ViewSonic has included 5 picture preset modes (Brightest, Dynamic, Standard, Movie & ViewMatch sRGB) on the PJD7828HDL. For my Best (dark room) calibration I used Movie mode with lamp set to eco. In all modes the projector clipped whites around 232 which is actually a little better than some recent projectors I have calibrated. Lowering contrast did nothing to help raise the peak white to 235. In a perfect world I would like it to be able to resolve out to 238-240.
There is not a lot to write about in regards to calibration on the PJD7828HDL because simply ViewSonic gives us little in the way of picture controls to adjust. Believe it or not you can’t even adjust color, tint and sharpness when feeding video from an HDMI source. This reminds me of the old days when many DLP projectors were 768p (1366x768). When feeding them certain PC signals they would bypass the projectors internal color decoder, thus graying out color & tint in the user menu.
In addition to having no color, tint & sharpness controls the PJD7828HDL also omits any white balance adjustments (RGB gains/bias). In Movie mode I recommend changing color temp from neutral to normal as this helps remove the plus green you get with normal and raise brightness from 48 to 49-50. Leave the rest on their default settings which includes leaving Brilliant Color on 4 instead of turning it off as I often due with my best/dark room calibrations. Turning Brilliant Color off made the poor performing color gamut even worse.
I did not perform Bright room calibration on the PJD7828HDL. My recommendation would be set the lamp to normal. Put it in Standard mode, change color temp from neutral to normal, lower contrast from 5 to 1 and leave everything else on default.
IRE | Pre-Calibration | Post-Calibration |
10 IRE | 6995K | 6916K |
20 IRE | 6682K | 6662K |
30 IRE | 6625K | 6633K |
40 IRE | 6836K | 6749K |
50 IRE | 6522K | 6641K |
60 IRE | 6640K | 6542K |
70 IRE | 6347K | 6602K |
80 IRE | 6577K | 6515K |
90 IRE | 6484K | 6654K |
100 IRE | 6502K | 6627K |
Measurements taken at Mid-Zoom in Movie Mode.

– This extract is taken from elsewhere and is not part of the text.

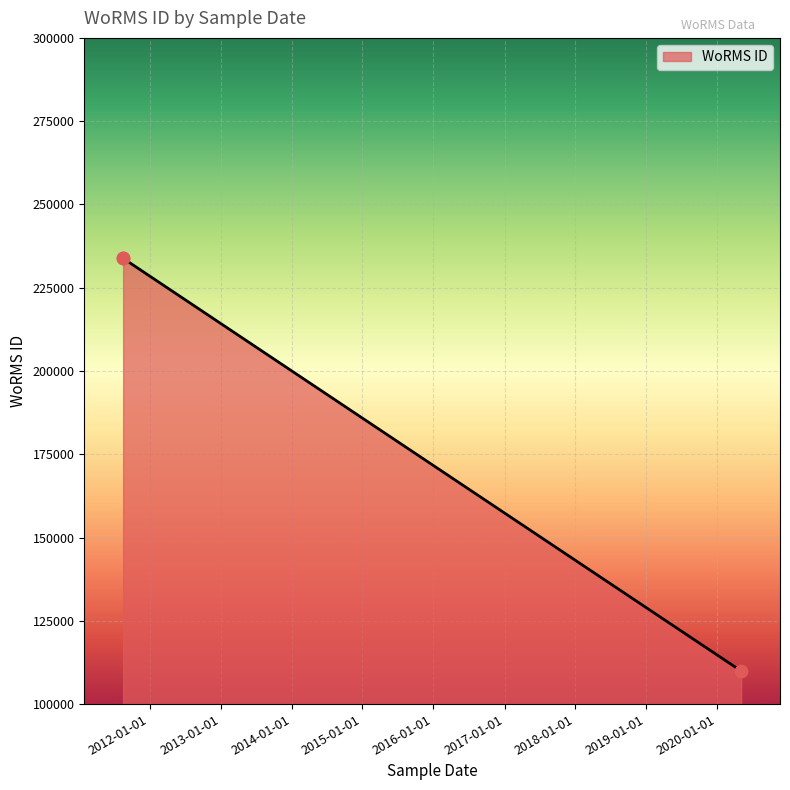

Between 2011-08-18 and 2020-05-03, which is larger?

2011-08-18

Average Gamma Pre-Calibration: 2.28
Average Gamma Post-Calibration: 2.30 @ 1069 Lumens
My gamma target for best/dark room calibration was 2.4. The default setting of 3 showed an average gamma of 2.28 with the image getting a little brighter between 30-80IRE. Without any white balance controls there is really no way to improve this. However, by switching the color temp from neutral to normal helped a tiny bit showing a 2.30 average gamma. Before DeltaE ran from 5 at 100IRE and lowered to 1 on its way to 10IRE. After switching to normal color temp DeltaE improved from .5 to 1.5 except 70IRE at a 2. Not bad considering there is no white balance controls.

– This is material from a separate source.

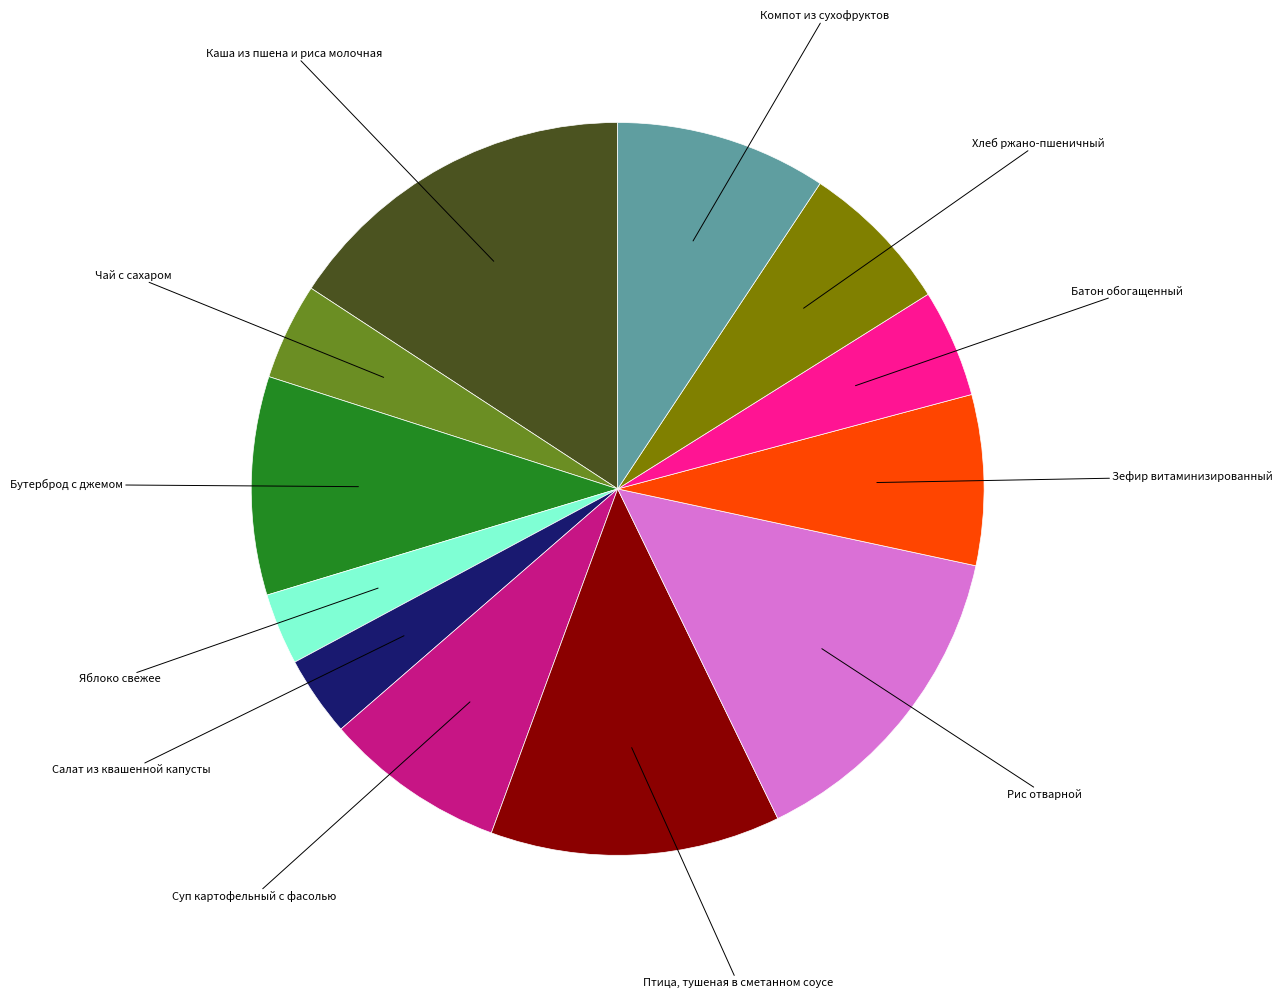

Does any single category account for the majority?

No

[sam_pro id=1_33 codes="true"]
Type | Pre-Calibration | Post-Calibration |
Contrast | 4 | 4 |
Brightness | 48 | 49 |
Color | n/a | n/a |
Tint | n/a | n/a |
Type | Pre-Calibration | Post-Calibration |
Gamma | 3 | 3 |
Brilliant Color | 4 | 4 |
Sharpness | n/a | n/a |
Color Temp | Neutral | Normal |
RGB | Gain | Offset |
Red | n/a | n/a |
Green | n/a | n/a |
Blue | n/a | n/a |
Greyscale calibration settings for Game mode.

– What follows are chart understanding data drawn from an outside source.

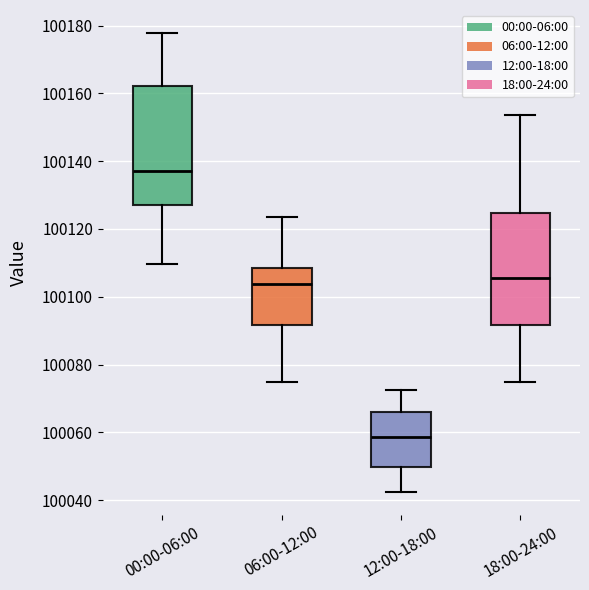

Where does the lower whisker of the box for 06:00-12:00 end on the y-axis? The values are not printed on the chart, so give them approximately, as read against the axis.

100076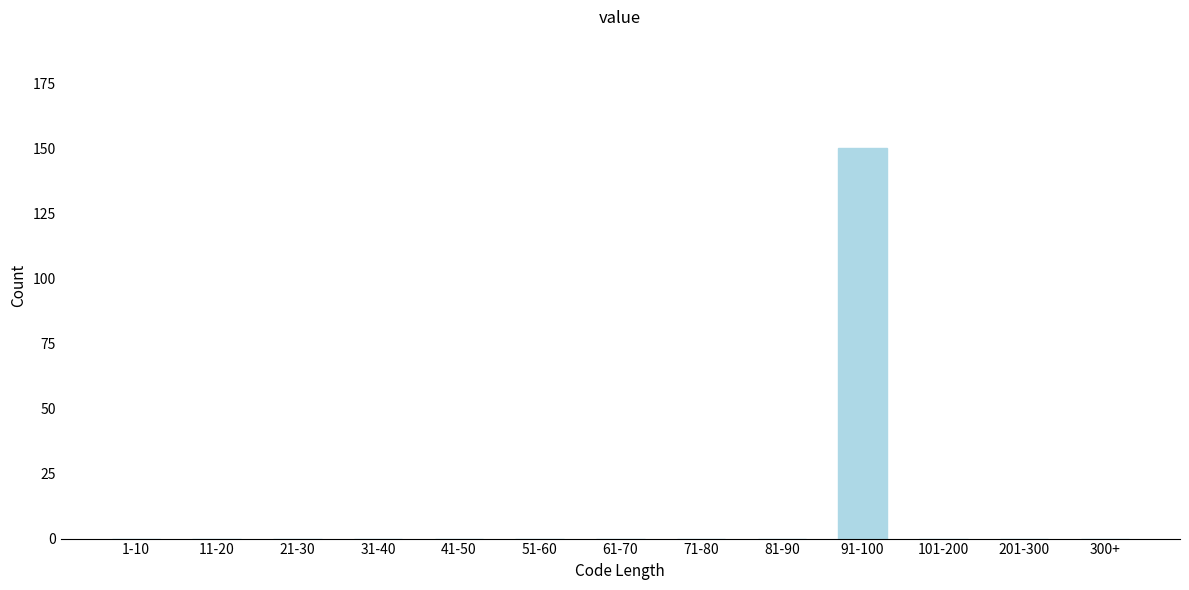

Reading right to left, extract all data points from this chart.

300+=0	201-300=0	101-200=0	91-100=150	81-90=0	71-80=0	61-70=0	51-60=0	41-50=0	31-40=0	21-30=0	11-20=0	1-10=0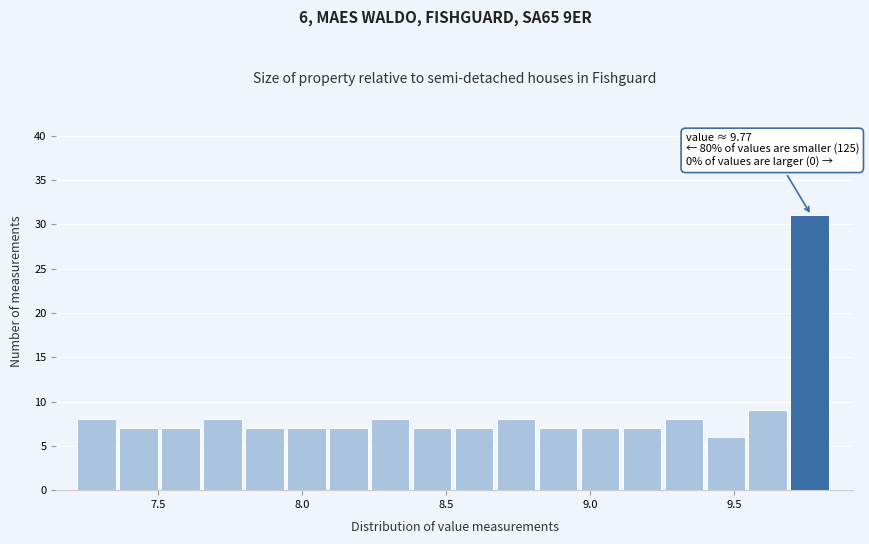

Around what value on the x-axis is the tallest bar? Give the approximate position of its centre, as read against the axis.

9.75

Delta E is a metric for understanding how the human eye perceives color difference. The term delta comes from mathematics, meaning change in a variable or function. The suffix E references the German word Empfindung, which broadly means sensation. Simply put, look at Delta E as a measure of grayscale/color accuracy. 3 and under is considered ‘Excellent’ and imperceptible by the human eye.